# [Problem statement]
Filter this listing down to the lines that contain the word "President", and copy them.

# [Raw data]
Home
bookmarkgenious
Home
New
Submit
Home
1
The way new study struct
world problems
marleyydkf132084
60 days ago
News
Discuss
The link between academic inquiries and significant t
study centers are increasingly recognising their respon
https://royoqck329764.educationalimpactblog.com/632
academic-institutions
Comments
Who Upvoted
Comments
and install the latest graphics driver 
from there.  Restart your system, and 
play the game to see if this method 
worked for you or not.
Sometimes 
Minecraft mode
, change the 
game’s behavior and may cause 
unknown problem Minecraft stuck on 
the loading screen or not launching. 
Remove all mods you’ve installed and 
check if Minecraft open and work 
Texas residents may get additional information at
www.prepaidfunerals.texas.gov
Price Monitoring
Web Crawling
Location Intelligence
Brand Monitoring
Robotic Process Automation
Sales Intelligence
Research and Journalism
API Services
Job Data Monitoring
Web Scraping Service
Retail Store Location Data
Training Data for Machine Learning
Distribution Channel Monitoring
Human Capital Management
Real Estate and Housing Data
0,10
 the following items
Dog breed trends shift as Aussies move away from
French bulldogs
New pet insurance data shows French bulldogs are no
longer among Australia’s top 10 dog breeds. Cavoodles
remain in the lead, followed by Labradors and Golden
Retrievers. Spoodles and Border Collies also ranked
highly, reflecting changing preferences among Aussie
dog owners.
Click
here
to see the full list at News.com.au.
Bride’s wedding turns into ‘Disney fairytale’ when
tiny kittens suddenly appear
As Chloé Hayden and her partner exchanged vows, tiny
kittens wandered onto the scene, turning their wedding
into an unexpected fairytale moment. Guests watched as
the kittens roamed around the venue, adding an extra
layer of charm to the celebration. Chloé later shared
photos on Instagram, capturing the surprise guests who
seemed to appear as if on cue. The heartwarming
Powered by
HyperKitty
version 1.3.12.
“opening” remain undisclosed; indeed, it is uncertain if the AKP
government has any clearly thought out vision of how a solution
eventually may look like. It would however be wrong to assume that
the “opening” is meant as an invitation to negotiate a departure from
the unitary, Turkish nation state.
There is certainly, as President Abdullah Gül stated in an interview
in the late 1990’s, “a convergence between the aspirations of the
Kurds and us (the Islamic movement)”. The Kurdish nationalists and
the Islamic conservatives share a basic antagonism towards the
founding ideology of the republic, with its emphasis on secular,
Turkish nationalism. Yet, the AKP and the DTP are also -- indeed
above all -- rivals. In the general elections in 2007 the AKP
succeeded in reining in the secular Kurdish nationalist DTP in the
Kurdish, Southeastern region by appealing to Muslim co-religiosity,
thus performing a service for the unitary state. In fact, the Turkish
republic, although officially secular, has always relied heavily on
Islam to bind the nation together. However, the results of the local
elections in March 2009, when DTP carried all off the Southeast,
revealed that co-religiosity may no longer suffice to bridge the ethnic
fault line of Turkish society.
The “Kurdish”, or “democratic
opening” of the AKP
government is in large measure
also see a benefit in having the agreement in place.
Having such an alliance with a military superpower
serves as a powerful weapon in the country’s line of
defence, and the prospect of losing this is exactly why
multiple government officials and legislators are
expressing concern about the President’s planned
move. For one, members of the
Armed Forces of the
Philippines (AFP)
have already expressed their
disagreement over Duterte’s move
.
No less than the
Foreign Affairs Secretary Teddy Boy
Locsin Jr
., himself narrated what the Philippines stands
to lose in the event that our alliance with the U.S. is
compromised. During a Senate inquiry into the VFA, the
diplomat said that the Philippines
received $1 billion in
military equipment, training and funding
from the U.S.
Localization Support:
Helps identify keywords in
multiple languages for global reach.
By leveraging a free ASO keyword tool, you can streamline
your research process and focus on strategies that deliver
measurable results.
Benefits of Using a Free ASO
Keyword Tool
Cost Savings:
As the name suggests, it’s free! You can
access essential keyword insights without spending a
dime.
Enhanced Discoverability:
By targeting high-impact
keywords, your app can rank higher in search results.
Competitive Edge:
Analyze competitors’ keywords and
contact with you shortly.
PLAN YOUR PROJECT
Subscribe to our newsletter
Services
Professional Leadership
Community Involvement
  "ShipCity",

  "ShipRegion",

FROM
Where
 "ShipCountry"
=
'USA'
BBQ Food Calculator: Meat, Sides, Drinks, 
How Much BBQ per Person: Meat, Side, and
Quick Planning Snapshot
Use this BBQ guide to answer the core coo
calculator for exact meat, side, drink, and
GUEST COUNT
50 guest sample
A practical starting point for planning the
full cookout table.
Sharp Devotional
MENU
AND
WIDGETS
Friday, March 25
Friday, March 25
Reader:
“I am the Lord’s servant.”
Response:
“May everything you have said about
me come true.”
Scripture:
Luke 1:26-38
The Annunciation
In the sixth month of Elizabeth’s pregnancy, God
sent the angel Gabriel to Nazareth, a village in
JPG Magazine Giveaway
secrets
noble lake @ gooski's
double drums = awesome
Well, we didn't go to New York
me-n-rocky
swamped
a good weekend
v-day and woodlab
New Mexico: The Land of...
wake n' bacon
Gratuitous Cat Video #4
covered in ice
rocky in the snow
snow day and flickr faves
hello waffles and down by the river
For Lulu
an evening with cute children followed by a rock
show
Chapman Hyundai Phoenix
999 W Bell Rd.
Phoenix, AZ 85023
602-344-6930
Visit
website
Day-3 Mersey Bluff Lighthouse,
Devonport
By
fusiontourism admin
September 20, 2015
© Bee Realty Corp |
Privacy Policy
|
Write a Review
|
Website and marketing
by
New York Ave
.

# [Solution for this exercise]
There is certainly, as President Abdullah Gül stated in an interview
expressing concern about the President’s planned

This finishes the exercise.